Domenica andrò a Firenze per assistere all'ultima giornata della cosiddetta "convention dei rottamatori", a cura di Civati e Renzi, Ci vado con qualche dubbio, un po' di speranza e una certezza. La certezza è questa: un po' ovunque c'è un grande, grandissimo desiderio di cambiare passo, di svoltare, in una parola di cambiamento. Siamo tutti, e non è questione di età anagrafica (checché se ne dica), stufi marci di questa Italia vecchia, arretrata, ingessata nella sua meschinità, nei suoi pregiudizi, nelle sue paure, nei suoi riti polverosi, nella sua arretratezza culturale e materiale. L'occasione di Firenze può essere preziosa per mettere in moto l'energia che si accompagna a questa insofferenza, un'energia che fino a questo momento non ha trovato sponda e ha finito troppo spesso per ripiegarsi su se stessa, nelle secche della frustrazione e della disillusione. 

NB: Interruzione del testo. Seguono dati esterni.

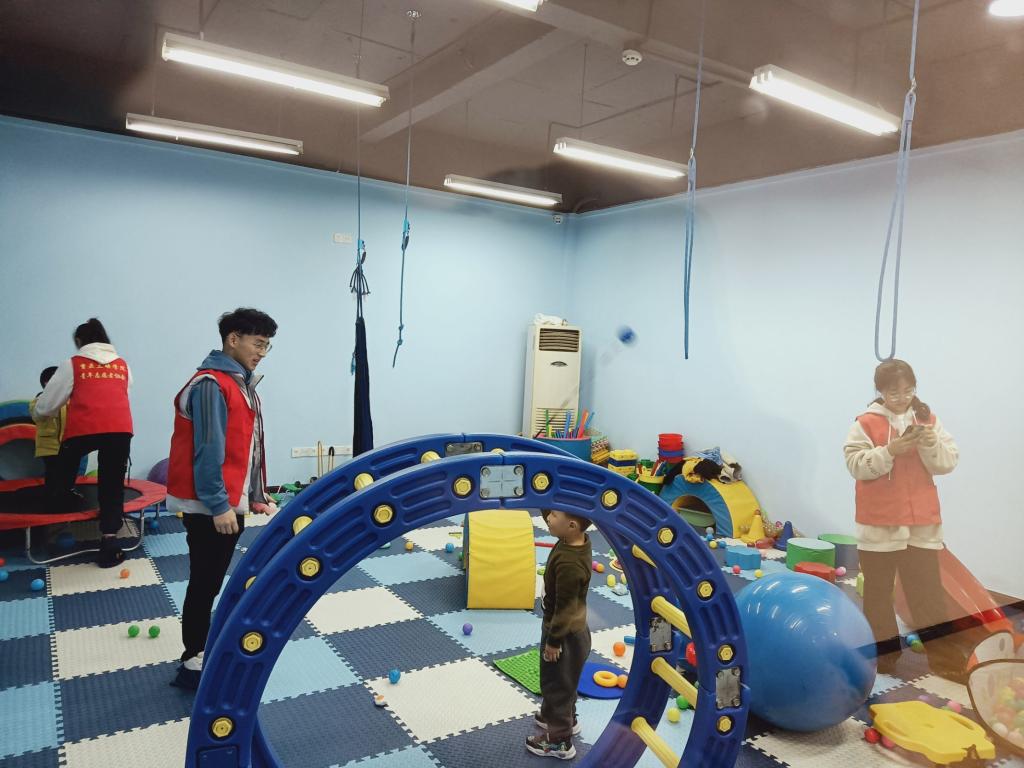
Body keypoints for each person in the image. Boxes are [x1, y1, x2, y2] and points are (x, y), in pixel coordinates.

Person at [168, 308, 278, 690]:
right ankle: (192, 661)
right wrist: (219, 506)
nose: (262, 352)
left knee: (213, 580)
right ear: (233, 339)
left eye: (267, 346)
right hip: (211, 507)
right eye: (258, 343)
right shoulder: (211, 384)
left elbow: (247, 448)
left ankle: (203, 649)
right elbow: (208, 450)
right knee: (204, 582)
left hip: (229, 503)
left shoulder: (243, 385)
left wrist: (255, 496)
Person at [844, 358, 965, 680]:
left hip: (921, 525)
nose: (902, 397)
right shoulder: (865, 422)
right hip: (879, 526)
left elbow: (946, 463)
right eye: (894, 392)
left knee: (928, 595)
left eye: (908, 390)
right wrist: (890, 450)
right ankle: (883, 659)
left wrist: (930, 443)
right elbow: (855, 464)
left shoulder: (928, 419)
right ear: (880, 391)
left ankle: (946, 660)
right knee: (878, 595)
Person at [33, 319, 133, 567]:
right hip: (119, 428)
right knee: (112, 485)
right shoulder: (122, 364)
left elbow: (48, 404)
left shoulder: (73, 364)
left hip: (84, 428)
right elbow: (123, 392)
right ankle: (110, 542)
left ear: (79, 341)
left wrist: (38, 414)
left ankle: (51, 521)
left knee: (62, 470)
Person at [527, 509, 592, 760]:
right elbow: (556, 512)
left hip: (563, 634)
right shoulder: (574, 540)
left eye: (553, 515)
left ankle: (559, 742)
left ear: (572, 525)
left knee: (557, 685)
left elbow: (566, 609)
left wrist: (554, 642)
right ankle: (563, 718)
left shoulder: (570, 564)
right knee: (565, 681)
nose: (547, 519)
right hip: (572, 631)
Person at [29, 366, 68, 497]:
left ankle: (65, 493)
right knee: (53, 472)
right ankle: (51, 495)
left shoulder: (67, 400)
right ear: (47, 383)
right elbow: (37, 415)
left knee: (66, 472)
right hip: (49, 445)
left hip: (66, 443)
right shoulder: (40, 399)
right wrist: (51, 396)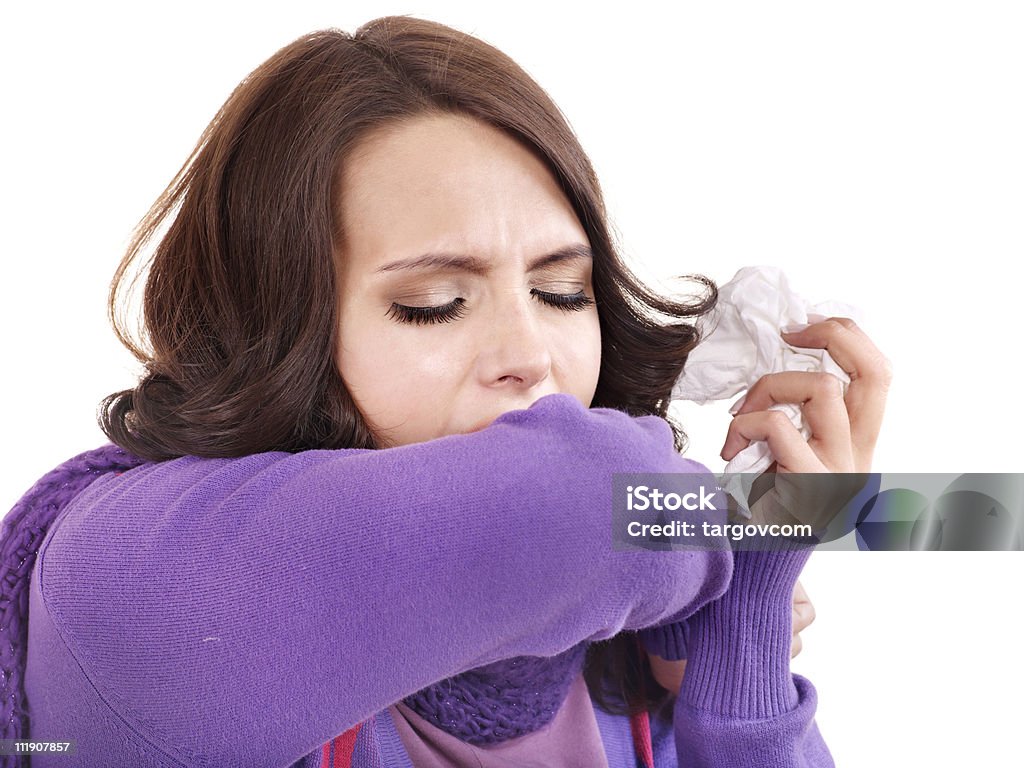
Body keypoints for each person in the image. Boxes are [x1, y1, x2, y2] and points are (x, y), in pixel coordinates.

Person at [1, 15, 891, 768]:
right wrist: (721, 535)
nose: (529, 354)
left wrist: (744, 629)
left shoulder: (616, 652)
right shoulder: (118, 577)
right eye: (433, 306)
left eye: (562, 293)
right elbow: (586, 504)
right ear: (274, 331)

Allo stesso tempo so bene che l'entusiasmo fa presto a spegnersi (quante volte è già successo?) e i cambiamenti sono faticosi. Per un verso o per l'altro sembra che in molti siano convinti che basti trovare un paio di facce nuove dotate di un nuovo e più vivace carisma perché magicamente le contraddizioni si sanino e d'un botto salti fuori il migliore dei mondi possibili dove tutti vivremo felici e contenti. "Prossima fermata, Italia" è un inizio: ma, appunto, è "solo" un inizio. Da qualche parte bisogna pure cominciare, naturalmente. L'importante è che poi si vada avanti, tutti insieme, e che l'impegno sia condiviso, nella consapevolezza che le difficoltà sono tante e non sarà per niente facile semplice superare l'impasse.